セロトニンは、不安や恐怖を抑えるためには、感情をコントロールするためには、欠かせない物質でもあり、また、セロトニンを分泌するセロトニン神経は前頭葉に多く集まっていることから、思考力や記憶力、集中力を維持するためにも必要な物質です。

では、どんなことをすると、脳内セロトニンの分泌を増やすことができるのでしょうか?
ストレスによって働きが低下してしまったセロトニン神経を活発な状態に戻すことができるのでしょうか?

朝、太陽の光を浴びる

朝日を浴びることで、セロトニン分泌が増えることは、よく知られています。

でも、セロトニンの分泌が悪くなると、朝起きるのが億劫で、朝起きて太陽の光を浴びるのが難しかったりします。

そんな時は、カーテンをレースにする、寝床を窓の近くにする等、朝起きなくても、自然に、朝日を浴びることができる環境を作ってみましょう。

別に、朝日を直接浴びなくなくても、セロトニンの分泌は増えます。

セロトニンを増やす食べ物を食べる

セロトニンは、体内で作られるホルモンです。
そして、体内でセロトニンを作るために必要な栄養素が必須アミノ酸(体内で作ることが出来ないアミノ酸)であるトリプトファン、ビタミンB6、鉄です。

セロトニン分泌を増やす刺激も必要ですが、セロトニンを作る原料がない状態では、どんな刺激を与えても何の意味もありません。

セロトニンを増やすためには、セロトニンを作るために必要な栄養素を含む食べ物を積極的に摂取することも大切です。

トリプトファンを多く含む食べ物

トリプトファンの1日摂取量の目安: 体重1kgあたり2mg(体重50kgの場合、100mg)
ただし、フランス食品衛生安全庁(AFSSA)によると、トリプトファンの摂取量は1日220mg摂取するのが望ましいとされています。
*各食品の()内の数字は含まれるトリプトファンの量

1:豆腐、納豆、味噌、醤油などの大豆製品
<目安>
豆腐1丁(300g~400mg)
高野豆腐1枚 (120mg):おすすめ
なんめのきな粉(青大豆)大さじ1杯(20mg)
納豆 1パック 40mg~45mg

2:チーズ・牛乳・ヨーグルトなどの乳製品
<目安>
パルメザンチーズ 大さじ1杯 (6mg):おすすめ
プロセスチーズ(6個入り1箱) (290mg):おすすめ
ヨーグルト無脂肪無糖100g (59mg)
ヨーグルト低脂肪無糖100g (51mg)
ジャージ牛乳100ml (53mg)
普通の牛乳100ml  (45mg)

3:米などの穀類
<目安>
スパゲッティ 乾燥麺1人前 (150mg)
玄米ご飯 茶碗1杯 (150mg)

データセットからの抜粋:
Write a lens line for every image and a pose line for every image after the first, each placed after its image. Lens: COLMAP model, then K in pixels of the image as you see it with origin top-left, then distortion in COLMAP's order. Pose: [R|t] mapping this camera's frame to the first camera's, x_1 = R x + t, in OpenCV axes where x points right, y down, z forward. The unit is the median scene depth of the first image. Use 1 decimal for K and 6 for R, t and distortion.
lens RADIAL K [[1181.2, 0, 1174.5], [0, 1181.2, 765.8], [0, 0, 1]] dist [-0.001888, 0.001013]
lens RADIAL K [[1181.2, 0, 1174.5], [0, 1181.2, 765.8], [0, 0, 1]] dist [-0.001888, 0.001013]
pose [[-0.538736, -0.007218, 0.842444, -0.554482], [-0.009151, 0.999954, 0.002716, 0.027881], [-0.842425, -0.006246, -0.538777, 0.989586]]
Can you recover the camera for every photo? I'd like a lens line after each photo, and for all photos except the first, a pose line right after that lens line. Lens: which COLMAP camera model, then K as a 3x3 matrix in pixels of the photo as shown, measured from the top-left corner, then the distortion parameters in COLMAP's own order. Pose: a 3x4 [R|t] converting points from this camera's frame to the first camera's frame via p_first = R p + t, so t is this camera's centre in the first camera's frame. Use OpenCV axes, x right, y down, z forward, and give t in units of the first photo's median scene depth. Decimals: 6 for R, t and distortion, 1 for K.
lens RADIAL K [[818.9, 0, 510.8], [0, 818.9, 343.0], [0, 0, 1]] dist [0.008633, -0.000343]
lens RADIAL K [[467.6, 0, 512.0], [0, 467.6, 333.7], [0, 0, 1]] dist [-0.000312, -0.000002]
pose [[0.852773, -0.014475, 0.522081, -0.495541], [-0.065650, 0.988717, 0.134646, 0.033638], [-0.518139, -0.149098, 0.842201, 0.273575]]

課題の目的: ページ抜粋によると、フランス食品衛生安全庁(AFSSA)が望ましいとするトリプトファンの1日の摂取量はどれだけか答えなさい。

課題の結果: 1日220mgである。